* THE EXERCISE: Can you update the records below so that "locality" reads "place" throughout, with nothing else changed and the pictures left out?

* ENTRIES SHOWN:

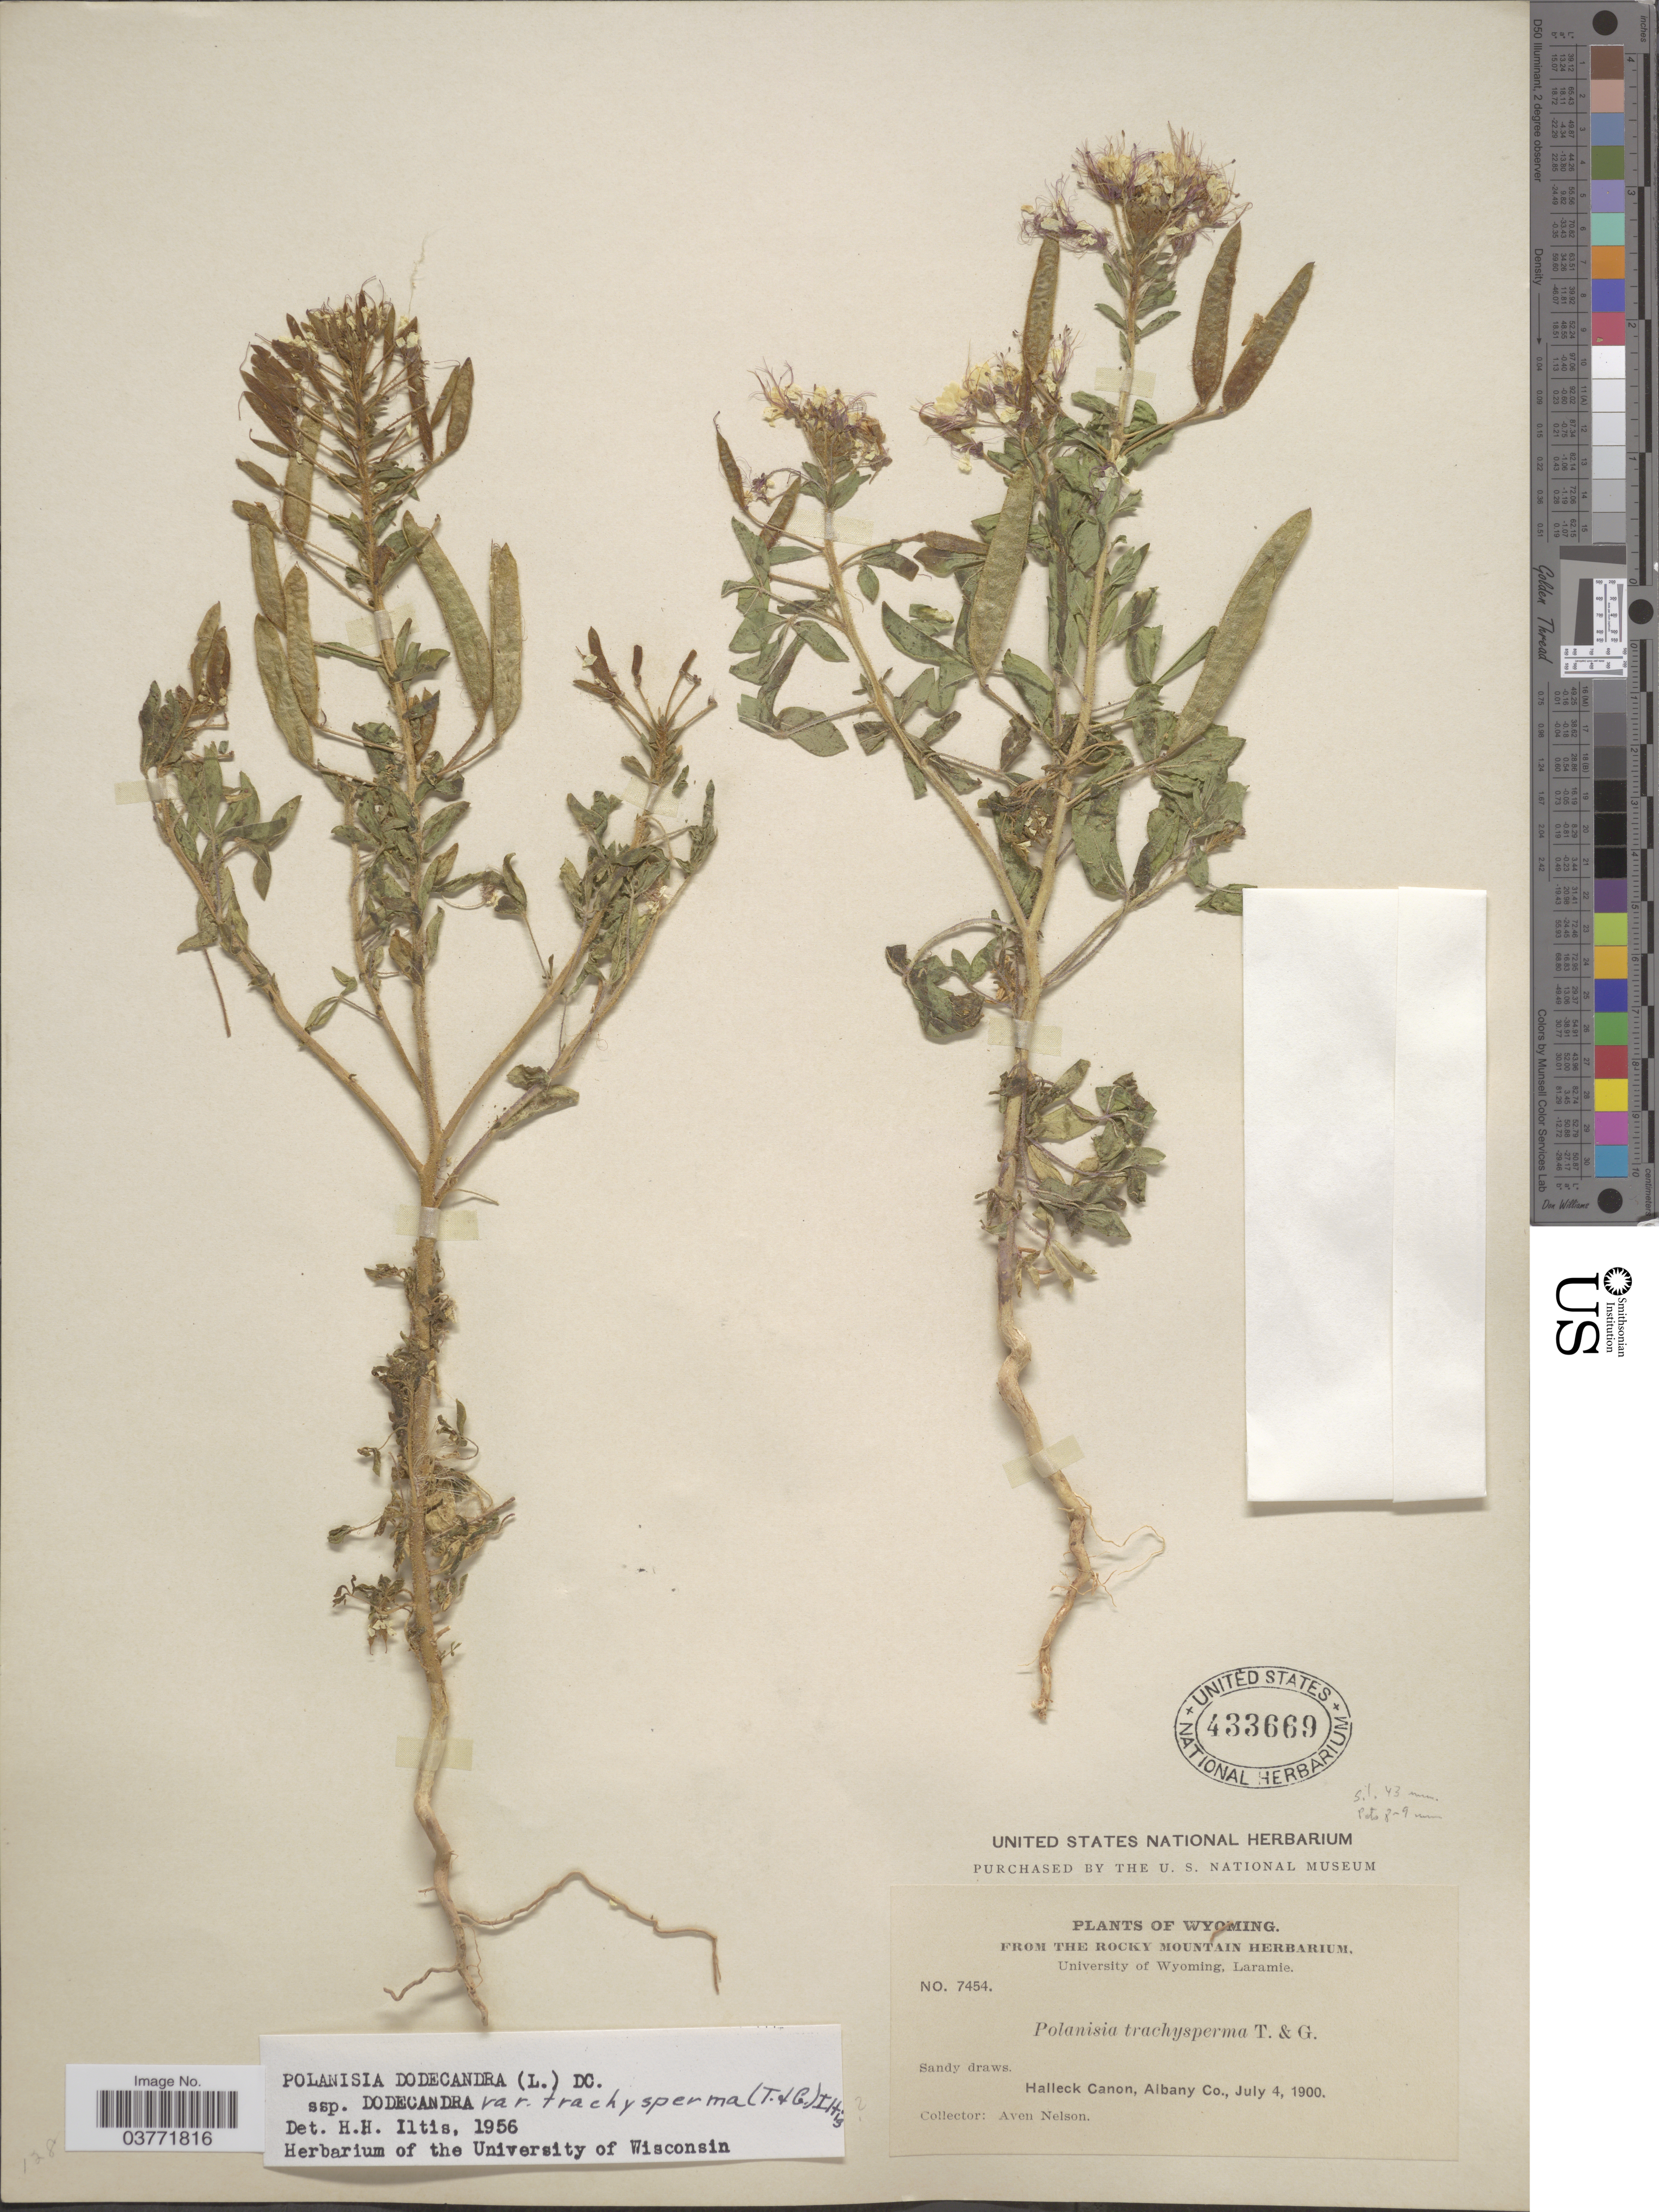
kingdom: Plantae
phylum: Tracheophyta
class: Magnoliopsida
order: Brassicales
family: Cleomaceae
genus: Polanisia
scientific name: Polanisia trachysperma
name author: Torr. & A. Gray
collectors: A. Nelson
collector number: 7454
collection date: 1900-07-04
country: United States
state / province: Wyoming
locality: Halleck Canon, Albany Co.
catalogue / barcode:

* RESPONSE BELOW:
kingdom: Plantae
phylum: Tracheophyta
class: Magnoliopsida
order: Brassicales
family: Cleomaceae
genus: Polanisia
scientific name: Polanisia trachysperma
name author: Torr. & A. Gray
collectors: A. Nelson
collector number: 7454
collection date: 1900-07-04
country: United States
state / province: Wyoming
place: Halleck Canon, Albany Co.
catalogue / barcode:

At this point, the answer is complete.